Healthy People 2020 is a partnership of Federal agencies and other organizations charged with developing measurable improvements in health outcomes by 2020. NHLBI has participated in a leadership role for developing such goals for SCD care.

Within NIH a trans-Institute effort to establish patient-reported outcomes measurements has resulted in the validated and reliability-tested PROMIS instruments. Using this template, scientists in NHLBI and extramural investigators are developing a SCD disease-specific quality of life patient outcome instrument (AScQ-Me), which will provide secondary clinical endpoints for future clinical and comparative effectiveness trials.

Sickle Cell Trait, although traditionally viewed as a genetic variant without clinical implications, has increasingly been shown to confer some morbidity risk in at least a few individuals. NHLBI hosted a workshop focused on this reality in June, 2010 and plans are underway for collaborative efforts with the Centers for Disease Control and Prevention (CDC), the Health Resources and Services Administration (HRSA), and the NIH-funded CTSA to conduct research in this important disparity population, representing approximately 8% of African Americans and 2–4% of Hispanic Americans.

Global Health

NHLBI funds two SCD clinical trials with international sites: the aforementioned trial assessing whether hydroxyurea is effective in forestalling abnormal TCDs in children with SCD is being conducted in Brazil and Jamaica. In addition, the Recipient Epidemiologic and Donor evaluation Study (REDS-III) has sites in China, South Africa and Brazil. The latter site is leading a first in country SCD-focused epidemiologic study.
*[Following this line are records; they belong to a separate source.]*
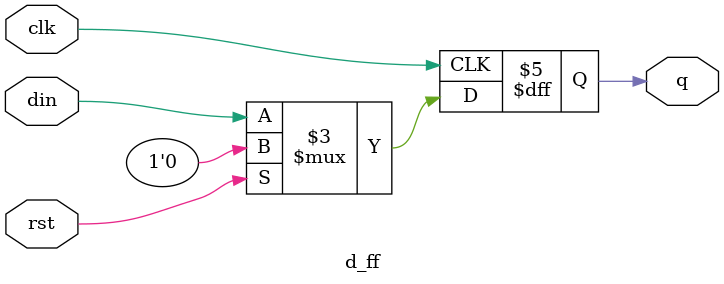
<source format=v>
`timescale 1ns / 1ps
module piso(q3,din,clk,rst,load);
output q3;
input [3:0]din;
input clk;
input rst;
input load;
wire s1,s2,s3;
wire [2:0]q;
assign s1= ((q[0] & load)|(~load & din[1]));
assign s2= ((q[1] & load)|(~load & din[2]));
assign s3= ((q[2] & load)|(~load & din[3]));
d_ff d1(q[0],din[0],clk,rst);
d_ff d2(q[1],s1,clk,rst);
d_ff d3(q[2],s2,clk,rst);
d_ff d4(q3,s3,clk,rst);
endmodule

module d_ff(q,din,clk,rst);
output reg q;

input din,clk,rst;
always @(posedge clk)
if(rst)
begin
q<=0;
end
else
begin
q<=din;
end

endmodule

</source>
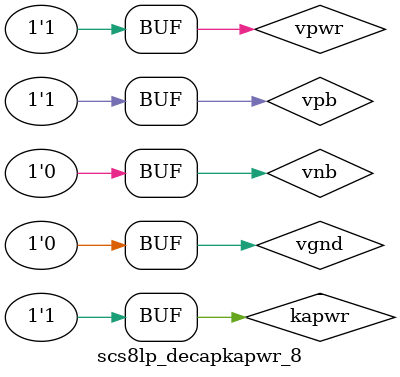
<source format=v>
`celldefine
`timescale 1ns / 1ps

module scs8lp_decapkapwr_8  (

`ifdef SC_USE_PG_PIN
input kapwr,
input vpwr,
input vgnd,
input vpb,
input vnb
`endif

);

`ifdef functional
`else
`ifdef SC_USE_PG_PIN
`else
supply1 kapwr;
supply1 vpwr;
supply0 vgnd;
supply1 vpb;
supply0 vnb;
`endif
`endif

endmodule
`endcelldefine

</source>
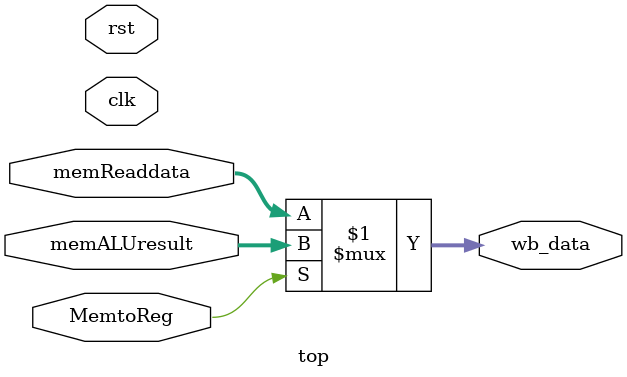
<source format=v>
module top(clk, rst, MemtoReg, memReaddata, memALUresult, wb_data);
input clk, rst ,MemtoReg;
input [31:0] memReaddata, memALUresult;
output [31:0] wb_data;
assign wb_data = MemtoReg ? memALUresult : memReaddata;
endmodule

</source>
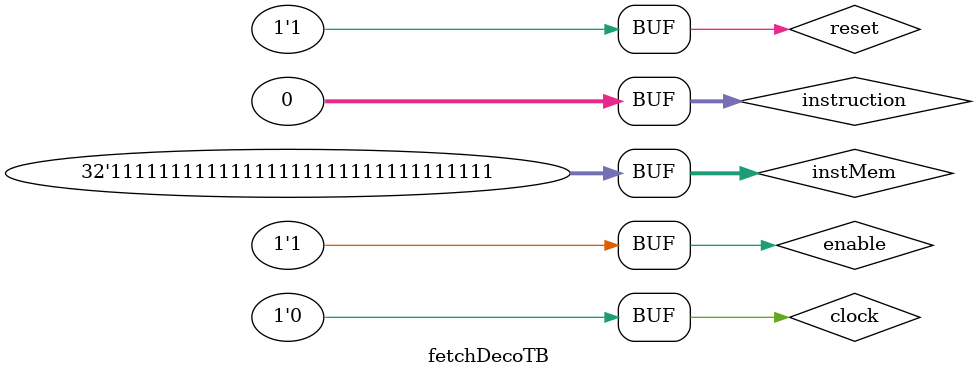
<source format=sv>
module fetchDecoTB();
// All
logic clock;
// fetch deco
logic reset;
logic enable;
logic [0:31] instMem;
logic [0:31] instruction;

pipeFetchDeco dut(.clk(clock), .rst(reset), .E(enable), .instIn(instMem), .instOut(instruction));

//######TEST BENCH pipe Fetch Deco
initial
begin
	//Fetch Deco
	clock=0;
	reset=0;
	#5
	reset=1;
	enable = 1;
	instMem = 32'b10001000100010001000100010001000;
	instruction = 0;
	#15
	instMem = 32'b10101010101010101010101010101010;
	#5
	enable = 0;
	#10
	instMem = 32'b10101010101010101010101010101010;
	#10
	enable = 1;
	instMem = 32'b11111111111111111111111111111111;
	#8;
	
end



always
begin
	clock <= 1;
	#5 
	clock <= 0;
	#5;
end
endmodule

</source>
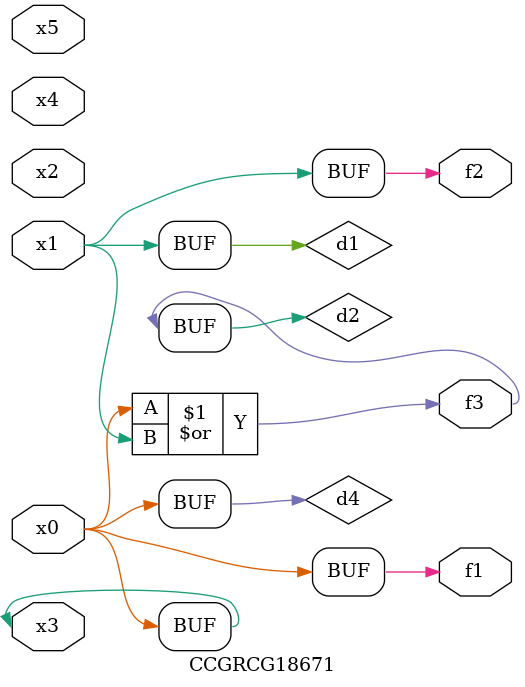
<source format=v>
module CCGRCG18671(
	input x0, x1, x2, x3, x4, x5,
	output f1, f2, f3
);

	wire d1, d2, d3, d4;

	and (d1, x1);
	or (d2, x0, x1);
	nand (d3, x0, x5);
	buf (d4, x0, x3);
	assign f1 = d4;
	assign f2 = d1;
	assign f3 = d2;
endmodule

</source>
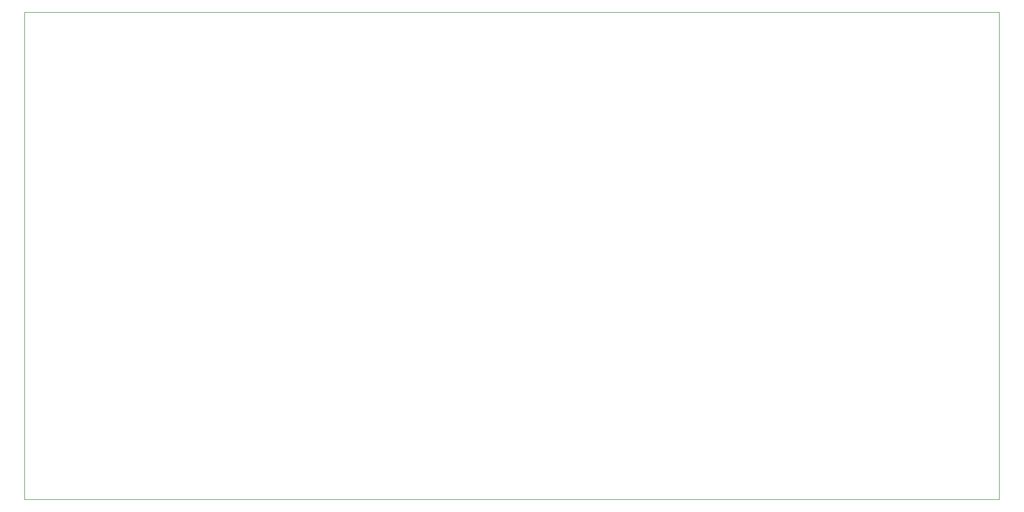
<source format=gbr>
G04 DipTrace 2.3.0.3*
%INBoardOutline.gbr*%
%MOIN*%
%ADD11C,0.006*%
%FSLAX44Y44*%
G04*
G70*
G90*
G75*
G01*
%LNBoardOutline*%
%LPD*%
X3940Y3940D2*
D11*
X123940D1*
Y63940D1*
X3940D1*
Y3940D1*
M02*

</source>
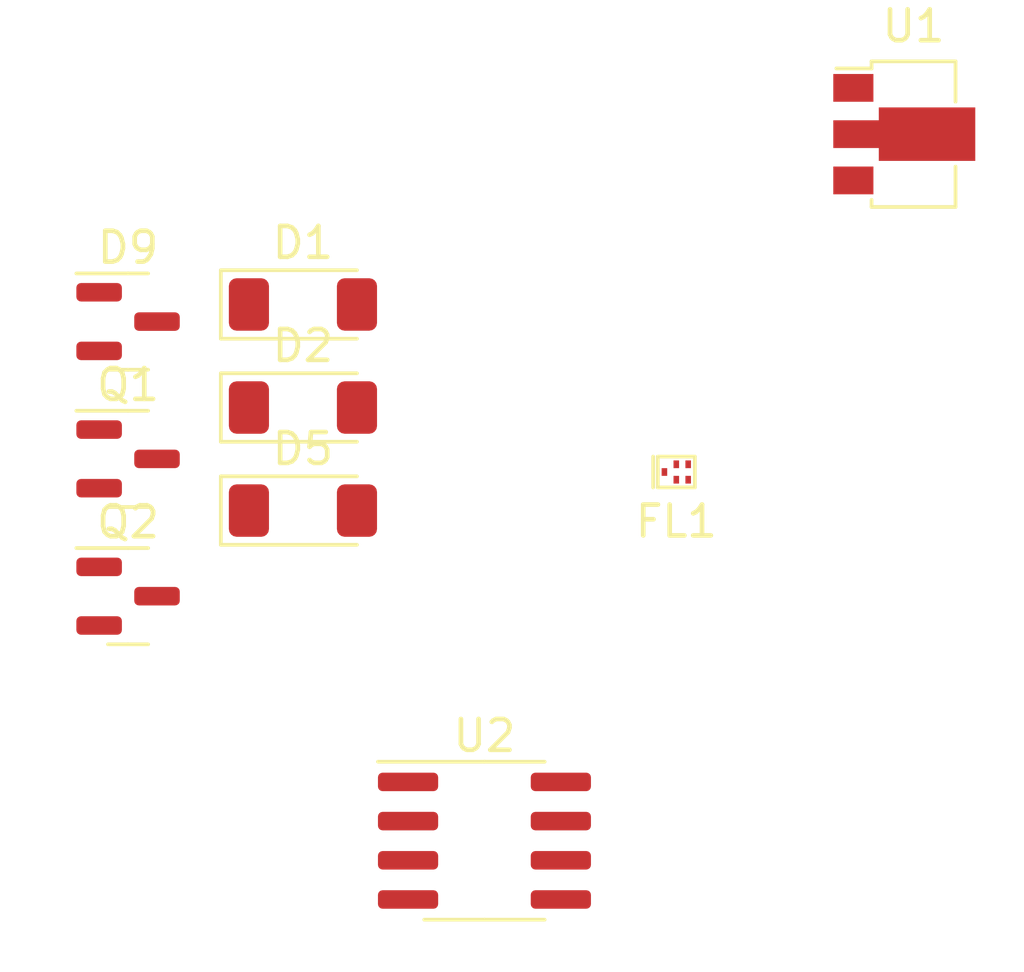
<source format=kicad_pcb>
(kicad_pcb (version 20221018) (generator pcbnew)

  (general
    (thickness 1.6)
  )

  (paper "A4")
  (layers
    (0 "F.Cu" signal)
    (31 "B.Cu" signal)
    (32 "B.Adhes" user "B.Adhesive")
    (33 "F.Adhes" user "F.Adhesive")
    (34 "B.Paste" user)
    (35 "F.Paste" user)
    (36 "B.SilkS" user "B.Silkscreen")
    (37 "F.SilkS" user "F.Silkscreen")
    (38 "B.Mask" user)
    (39 "F.Mask" user)
    (40 "Dwgs.User" user "User.Drawings")
    (41 "Cmts.User" user "User.Comments")
    (42 "Eco1.User" user "User.Eco1")
    (43 "Eco2.User" user "User.Eco2")
    (44 "Edge.Cuts" user)
    (45 "Margin" user)
    (46 "B.CrtYd" user "B.Courtyard")
    (47 "F.CrtYd" user "F.Courtyard")
    (48 "B.Fab" user)
    (49 "F.Fab" user)
    (50 "User.1" user)
    (51 "User.2" user)
    (52 "User.3" user)
    (53 "User.4" user)
    (54 "User.5" user)
    (55 "User.6" user)
    (56 "User.7" user)
    (57 "User.8" user)
    (58 "User.9" user)
  )

  (setup
    (pad_to_mask_clearance 0)
    (pcbplotparams
      (layerselection 0x00010fc_ffffffff)
      (plot_on_all_layers_selection 0x0000000_00000000)
      (disableapertmacros false)
      (usegerberextensions false)
      (usegerberattributes true)
      (usegerberadvancedattributes true)
      (creategerberjobfile true)
      (dashed_line_dash_ratio 12.000000)
      (dashed_line_gap_ratio 3.000000)
      (svgprecision 4)
      (plotframeref false)
      (viasonmask false)
      (mode 1)
      (useauxorigin false)
      (hpglpennumber 1)
      (hpglpenspeed 20)
      (hpglpendiameter 15.000000)
      (dxfpolygonmode true)
      (dxfimperialunits true)
      (dxfusepcbnewfont true)
      (psnegative false)
      (psa4output false)
      (plotreference true)
      (plotvalue true)
      (plotinvisibletext false)
      (sketchpadsonfab false)
      (subtractmaskfromsilk false)
      (outputformat 1)
      (mirror false)
      (drillshape 1)
      (scaleselection 1)
      (outputdirectory "")
    )
  )

  (net 0 "")
  (net 1 "Net-(D1-K)")
  (net 2 "+12V")
  (net 3 "Net-(D2-A)")
  (net 4 "Net-(D5-K)")
  (net 5 "GND")
  (net 6 "Net-(C10-Pad2)")
  (net 7 "Net-(Q1-B)")
  (net 8 "Net-(Q1-C)")
  (net 9 "Net-(D6-K)")
  (net 10 "Net-(C8-Pad1)")
  (net 11 "Net-(C4-Pad2)")
  (net 12 "Net-(U2-OUT)")
  (net 13 "unconnected-(U2-NC-Pad4)")
  (net 14 "unconnected-(U2-NC-Pad5)")

  (footprint "Package_TO_SOT_SMD:SOT-23" (layer "F.Cu") (at 129.355 90.675))

  (footprint "Filter:Filter_1109-5_1.1x0.9mm" (layer "F.Cu") (at 147.115 86.65))

  (footprint "Diode_SMD:D_MiniMELF" (layer "F.Cu") (at 135.02 81.22))

  (footprint "Package_TO_SOT_SMD:SOT-23" (layer "F.Cu") (at 129.355 81.775))

  (footprint "Package_TO_SOT_SMD:SOT-23" (layer "F.Cu") (at 129.355 86.225))

  (footprint "Package_SO:SOIC-8_3.9x4.9mm_P1.27mm" (layer "F.Cu") (at 140.9 98.6))

  (footprint "Diode_SMD:D_MiniMELF" (layer "F.Cu") (at 135.02 87.9))

  (footprint "Diode_SMD:D_MiniMELF" (layer "F.Cu") (at 135.02 84.56))

  (footprint "Package_TO_SOT_SMD:SOT-89-3" (layer "F.Cu") (at 154.8 75.7))

)

</source>
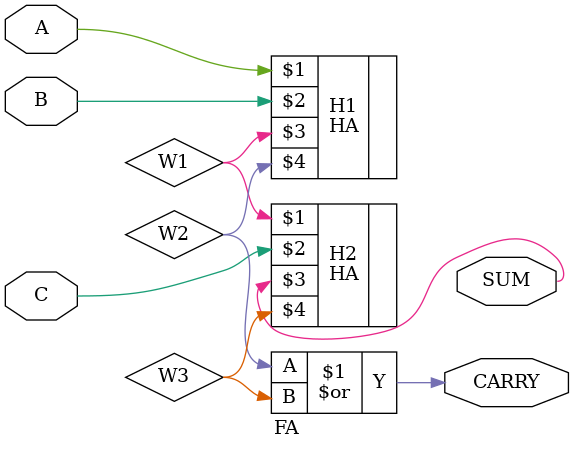
<source format=v>
`timescale 1ns / 1ps
module FA(
    input A,B,C,
    output SUM,CARRY
    );


HA H1(A,B, W1,W2); 
HA H2(W1,C,SUM,W3);

or o1(CARRY,W2,W3); 



endmodule

</source>
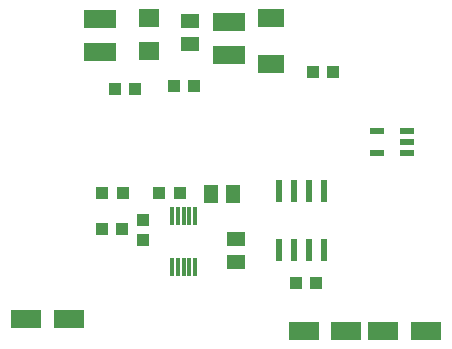
<source format=gbr>
G04 EAGLE Gerber X2 export*
%TF.Part,Single*%
%TF.FileFunction,Paste,Top*%
%TF.FilePolarity,Positive*%
%TF.GenerationSoftware,Autodesk,EAGLE,9.1.0*%
%TF.CreationDate,2018-08-06T08:45:11Z*%
G75*
%MOMM*%
%FSLAX34Y34*%
%LPD*%
%AMOC8*
5,1,8,0,0,1.08239X$1,22.5*%
G01*
%ADD10R,0.297100X1.549800*%
%ADD11R,1.186400X0.597100*%
%ADD12R,0.599100X1.968500*%
%ADD13R,1.100000X1.000000*%
%ADD14R,1.500000X1.300000*%
%ADD15R,2.200000X1.600000*%
%ADD16R,2.700000X1.600000*%
%ADD17R,2.600000X1.600000*%
%ADD18R,1.000000X1.100000*%
%ADD19R,1.800000X1.600000*%
%ADD20R,1.300000X1.500000*%


D10*
X168420Y445857D03*
X163420Y445857D03*
X158420Y445857D03*
X153420Y445857D03*
X148420Y445857D03*
X148420Y402731D03*
X153420Y402731D03*
X158420Y402731D03*
X163420Y402731D03*
X168420Y402731D03*
D11*
X347350Y499075D03*
X347350Y508575D03*
X347350Y518075D03*
X322062Y518075D03*
X322062Y499075D03*
D12*
X239130Y417475D03*
X251830Y417475D03*
X264530Y417475D03*
X277230Y417475D03*
X277230Y466943D03*
X264530Y466943D03*
X251830Y466943D03*
X239130Y466943D03*
D13*
X138070Y465801D03*
X155070Y465801D03*
D14*
X163547Y610916D03*
X163547Y591916D03*
D15*
X232817Y613866D03*
X232817Y574866D03*
D13*
X284965Y567667D03*
X267965Y567667D03*
D16*
X87917Y612361D03*
X87917Y584361D03*
D17*
X327570Y348369D03*
X363570Y348369D03*
X260393Y348731D03*
X296393Y348731D03*
D13*
X117420Y553621D03*
X100420Y553621D03*
X89718Y434695D03*
X106718Y434695D03*
X253267Y389062D03*
X270267Y389062D03*
X89774Y465696D03*
X106774Y465696D03*
D17*
X61158Y358503D03*
X25158Y358503D03*
D18*
X124127Y425396D03*
X124127Y442396D03*
D19*
X128817Y613958D03*
X128817Y585958D03*
D13*
X150082Y555713D03*
X167082Y555713D03*
D16*
X197277Y610503D03*
X197277Y582503D03*
D20*
X181580Y464868D03*
X200580Y464868D03*
D14*
X202919Y426111D03*
X202919Y407111D03*
M02*

</source>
NHLBI has recently created an Office of Global Health (OGH) that is coordinating international research activities. The OGH manages the NHLBI Centers of Excellence, a network of chronic disease research centers in 11 countries directed by local scientists working with developed world investigators, and supported jointly by UnitedHealth Group and is focused on cardiovascular and pulmonary diseases. The Division of Blood Diseases and Resources (DBDR) at NHLBI is working with the Office to expand hematologic research opportunities, with a strong interest in thalassemia in Southeast Asia and SCD in Africa. As with all the global health opportunities, the NHLBI will emphasize in-country investigators working in concert with US investigators to build capacity as well as advance research.

Summary

The NHLBI is committed to a research strategy that embodies a Bench-to-Bedside-to-Bench philosophy (Figure 1). The training of new investigators with interests in SCD along this entire continuum is intrinsic to this commitment. Complementary to funding basic, translational and clinical research are efforts to leverage other resources for implementation strategies for enhancing care of individuals with hemoglobinopathies in the U.S. and globally. By leveraging the resources of NHLBI with those of other NIH Institutes and Centers, sister U.S. HHS agencies, private research and care collaborators across the U.S. and established and potential global partners, our overarching goal will be to continue to advance understanding of fundamental biology while increasing both the duration and the quality of life of individuals with SCD.

Figure 1.

NHLBI bench-to-bedside-to-bench philosophy.